▼

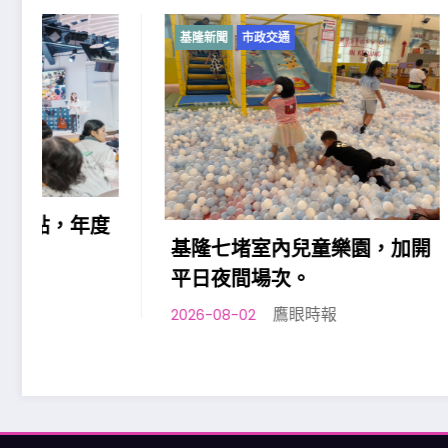
基隆新聞
市政交通
基隆新聞
基隆原
民族勞
助」政
基隆七堵室內兒童樂園，加開
2026-08-0
平日夜間場次。
鷹眼時報
2026-08-02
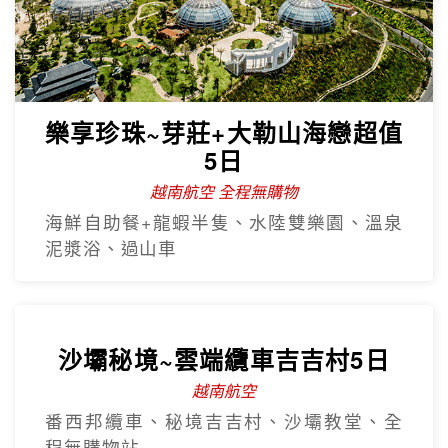
樂享珍珠~芽莊+大勒山海戀超值
5日
越南航空 全程無購物
海鮮自助餐+龍蝦半隻、水陸雙樂園、溫泉
泥漿浴、過山車
沙壩秘境~雲端纜車吉吉村5日
越南航空
番西邦纜車、秘境吉吉村、沙壩教堂、全
程無購物站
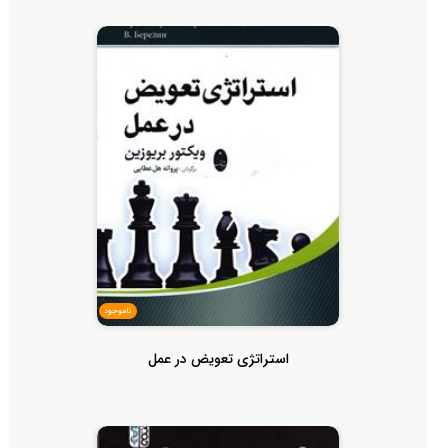
ناموجود
استراتژی تعویض در عمل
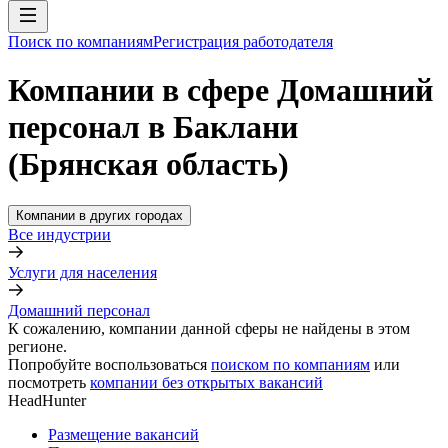
Поиск по компаниям
Регистрация работодателя
Компании в сфере Домашний
персонал в Баклани
(Брянская область)
Компании в других городах
Все индустрии
Услуги для населения
Домашний персонал
К сожалению, компании данной сферы не найдены в этом
регионе.
Попробуйте воспользоваться
поиском по компаниям
или
посмотреть
компании без открытых вакансий
HeadHunter
Размещение вакансий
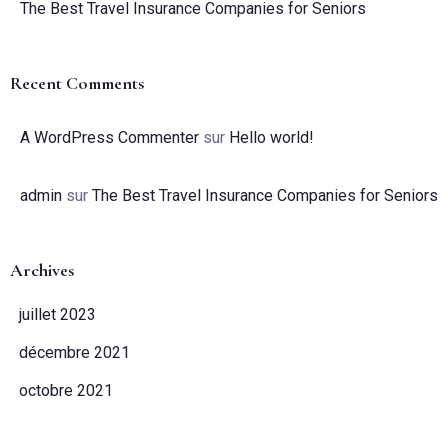
The Best Travel Insurance Companies for Seniors
Recent Comments
A WordPress Commenter
sur
Hello world!
admin
sur
The Best Travel Insurance Companies for Seniors
Archives
juillet 2023
Arrivée
décembre 2021
octobre 2021
Pas de check-out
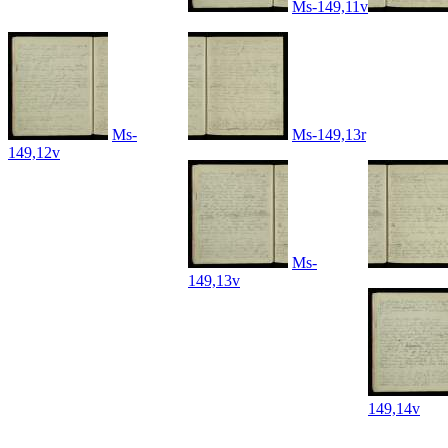
Ms-149,11v
Ms-
Ms-149,13r
149,12v
Ms-
149,13v
149,14v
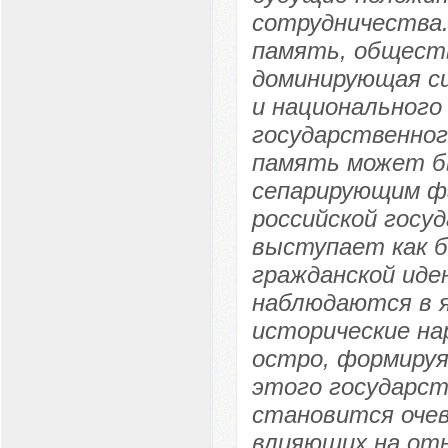
сотрудничества.
память, обществ
доминирующая си
и национального
государственног
память может б
сепарирующим ф
российской госу
выступает как б
гражданской иде
наблюдаются в я
исторические н
остро, формиру
этого государст
становится очев
влияющих на отн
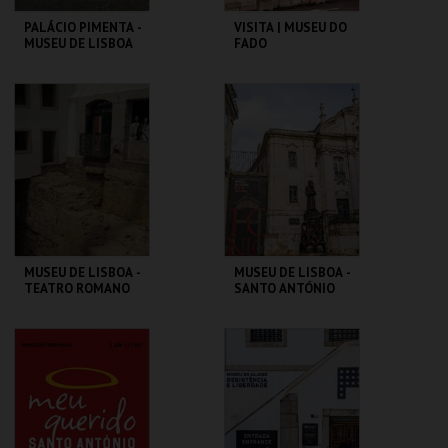
PALÁCIO PIMENTA -
VISITA | MUSEU DO
MUSEU DE LISBOA
FADO
ML - PALÁCIO
MUSEU DO FADO
PIMENTA
MAIS INFO
MAIS INFO
COMPRAR
COMPRAR
MUSEU DE LISBOA -
MUSEU DE LISBOA -
TEATRO ROMANO
SANTO ANTÓNIO
ML - TEATRO
ML - SANTO
ROMANO
ANTÓNIO
MAIS INFO
MAIS INFO
COMPRAR
COMPRAR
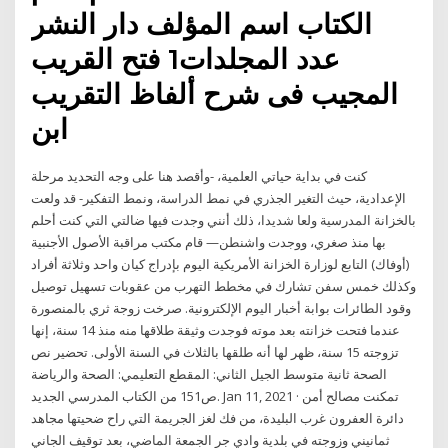
الكتاب اسم المؤلف دار النشر
عدد المجلدات1 فتح القريب
المجيب فى شرح ألفاظ التقريب
ابن
كنت في بداية حياتي العلمية، -وأقصد هنا على وجه التحديد مرحلة
الإعدادية، حيث التغير الجذري في نمط الدراسة، ونمط التفكير- قد ولعت
بالخزانة المدرسية ولعا شديدا، ذلك أنني وجدت فيها ضالتي التي كنت أحلم
بها منذ صغري، ووجدت واشنطن— قام مكتب مراقبة الأصول الأجنبية
(أوفاك) التابع لوزارة الخزانة الأمريكية اليوم بإدراج كيان واحد وثلاثة أفراد
وكذلك خمس سفن تشارك في مخطط التهرب من عقوبات تسهيل توصيل
وقود الطائرات بوابة أخبار اليوم الإلكترونية. صرخت زوجة ثري بالمنصورة
عندما فتحت خزانته بعد موته فوجدت وثيقة طلاقها منه منذ 14 سنة، إنها
تزوجته 15 سنة، ظهر لها أنه طلقها بالثلاث في السنة الأولى. تحضير نص
الصحة ثانية متوسط الجيل الثاني: المقطع التعليمي: الصحة والرياضة
ص151 من الكتاب المدرسي الجديد. Jan 11, 2021 · تمكنت مصالح أمن
دائرة العفرون غرب البليدة، من فك لغز الجريمة التي راح ضحيتها مجاهد
ثمانيني وزوجته في بلدية وادي جر الجمعة الماضي، بعد توقيف الجاني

▲

**Exercise brief:**
Leave out the pictures and return every record word for word.

**Answer below:**
基隆新聞
市政交通
基隆新聞
基隆原
民族勞
助」政
基隆七堵室內兒童樂園，加開
2026-08-0
平日夜間場次。
鷹眼時報
2026-08-02
樂享珍珠~芽莊+大勒山海戀超值
5日
越南航空 全程無購物
海鮮自助餐+龍蝦半隻、水陸雙樂園、溫泉
泥漿浴、過山車
沙壩秘境~雲端纜車吉吉村5日
越南航空
番西邦纜車、秘境吉吉村、沙壩教堂、全
程無購物站
ناموجود
استراتژی تعویض در عمل
Поиск по компаниям
Регистрация работодателя
Компании в сфере Домашний
персонал в Баклани
(Брянская область)
Компании в других городах
Все индустрии
Услуги для населения
Домашний персонал
К сожалению, компании данной сферы не найдены в этом
регионе.
Попробуйте воспользоваться
поиском по компаниям
или
посмотреть
компании без открытых вакансий
HeadHunter
Размещение вакансий
The Best Travel Insurance Companies for Seniors
Recent Comments
A WordPress Commenter
sur
Hello world!
admin
sur
The Best Travel Insurance Companies for Seniors
Archives
juillet 2023
Arrivée
décembre 2021
octobre 2021
Pas de check-out
Ms-149,11v
Ms-
Ms-149,13r
149,12v
Ms-
149,13v
149,14v
сотрудничества.
память, обществ
доминирующая си
и национального
государственног
память может б
сепарирующим ф
российской госу
выступает как б
гражданской иде
наблюдаются в я
исторические н
остро, формиру
этого государст
становится очев
влияющих на отн
PALÁCIO PIMENTA -
VISITA | MUSEU DO
MUSEU DE LISBOA
FADO
ML - PALÁCIO
MUSEU DO FADO
PIMENTA
MAIS INFO
MAIS INFO
COMPRAR
COMPRAR
MUSEU DE LISBOA -
MUSEU DE LISBOA -
TEATRO ROMANO
SANTO ANTÓNIO
ML - TEATRO
ML - SANTO
ROMANO
ANTÓNIO
MAIS INFO
MAIS INFO
COMPRAR
COMPRAR
الكتاب اسم المؤلف دار النشر
عدد المجلدات1 فتح القريب
المجيب فى شرح ألفاظ التقريب
ابن
كنت في بداية حياتي العلمية، -وأقصد هنا على وجه التحديد مرحلة
الإعدادية، حيث التغير الجذري في نمط الدراسة، ونمط التفكير- قد ولعت
بالخزانة المدرسية ولعا شديدا، ذلك أنني وجدت فيها ضالتي التي كنت أحلم
بها منذ صغري، ووجدت واشنطن— قام مكتب مراقبة الأصول الأجنبية
(أوفاك) التابع لوزارة الخزانة الأمريكية اليوم بإدراج كيان واحد وثلاثة أفراد
وكذلك خمس سفن تشارك في مخطط التهرب من عقوبات تسهيل توصيل
وقود الطائرات بوابة أخبار اليوم الإلكترونية. صرخت زوجة ثري بالمنصورة
عندما فتحت خزانته بعد موته فوجدت وثيقة طلاقها منه منذ 14 سنة، إنها
تزوجته 15 سنة، ظهر لها أنه طلقها بالثلاث في السنة الأولى. تحضير نص
الصحة ثانية متوسط الجيل الثاني: المقطع التعليمي: الصحة والرياضة
ص151 من الكتاب المدرسي الجديد. Jan 11, 2021 · تمكنت مصالح أمن
دائرة العفرون غرب البليدة، من فك لغز الجريمة التي راح ضحيتها مجاهد
ثمانيني وزوجته في بلدية وادي جر الجمعة الماضي، بعد توقيف الجاني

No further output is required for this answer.